[Opening Data provided section]
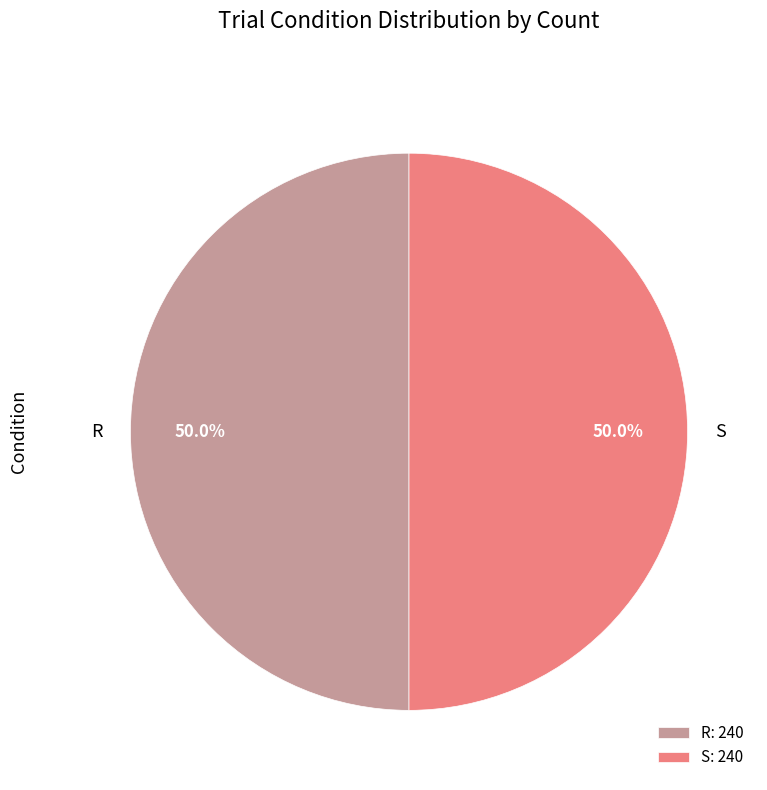

What percentage is NOT represented by R?

50.0%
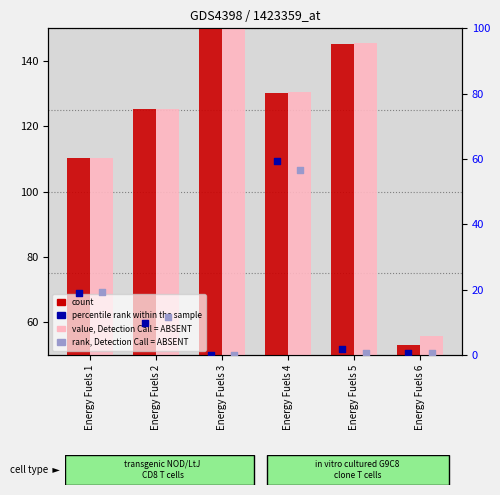

Which series has the widest spread of Y values?

count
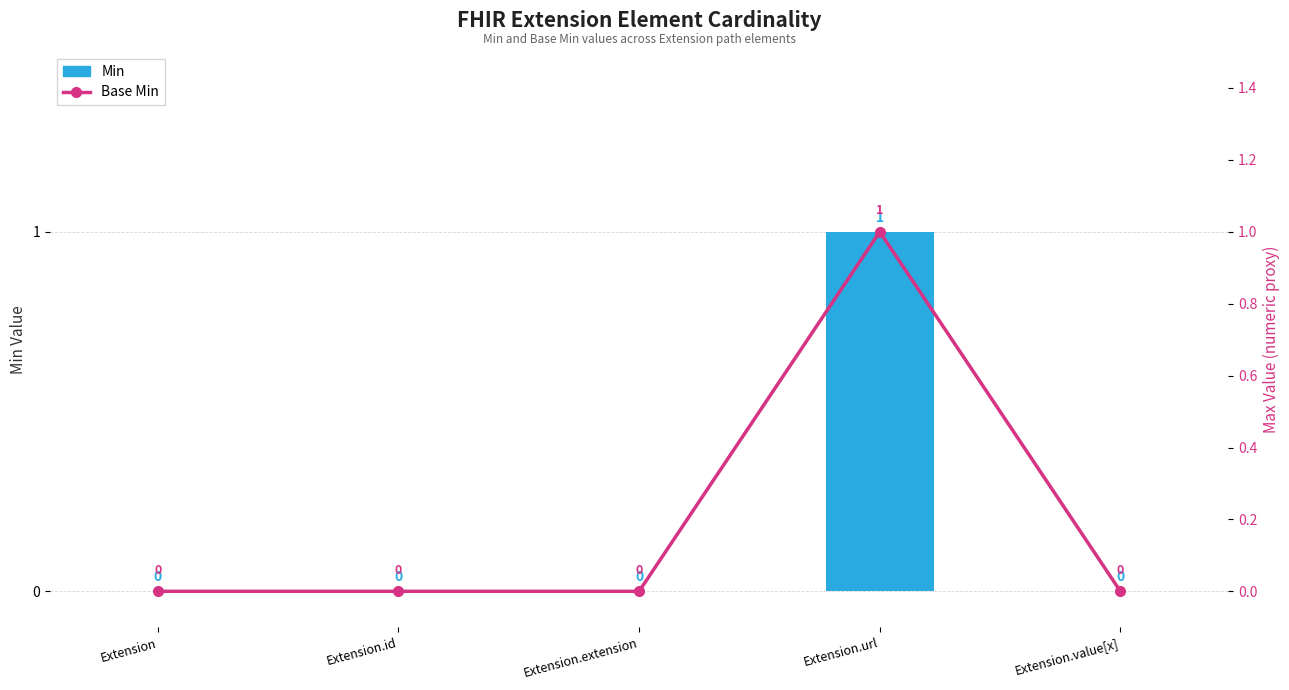

Reading left to right, what are all the values shown in this chart?

Min: 0	0	0	1	0
Base Min: 0	0	0	1	0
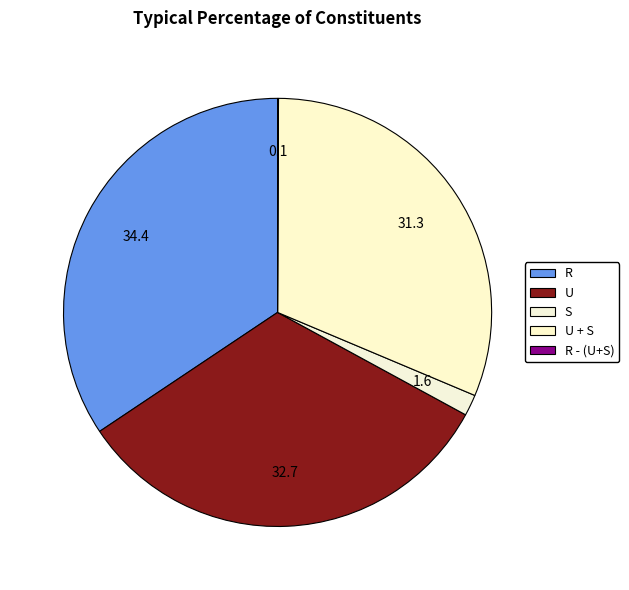

What percentage is NOT represented by S?

98.4%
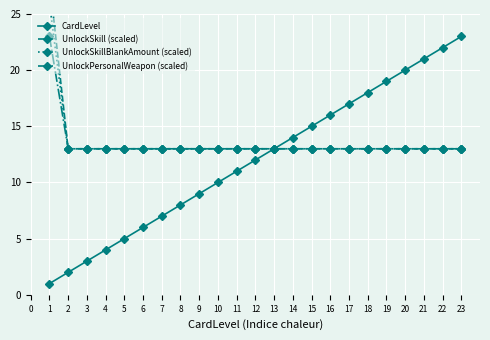

What are all the series names shown in the legend?

CardLevel, UnlockSkill (scaled), UnlockSkillBlankAmount (scaled), UnlockPersonalWeapon (scaled)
[Closing Data provided section]
**What this task involves:** Pick out every line above that contains the word "represented" and copy each one in full.

**Solved problem:**
What percentage is NOT represented by R?
What percentage is NOT represented by S?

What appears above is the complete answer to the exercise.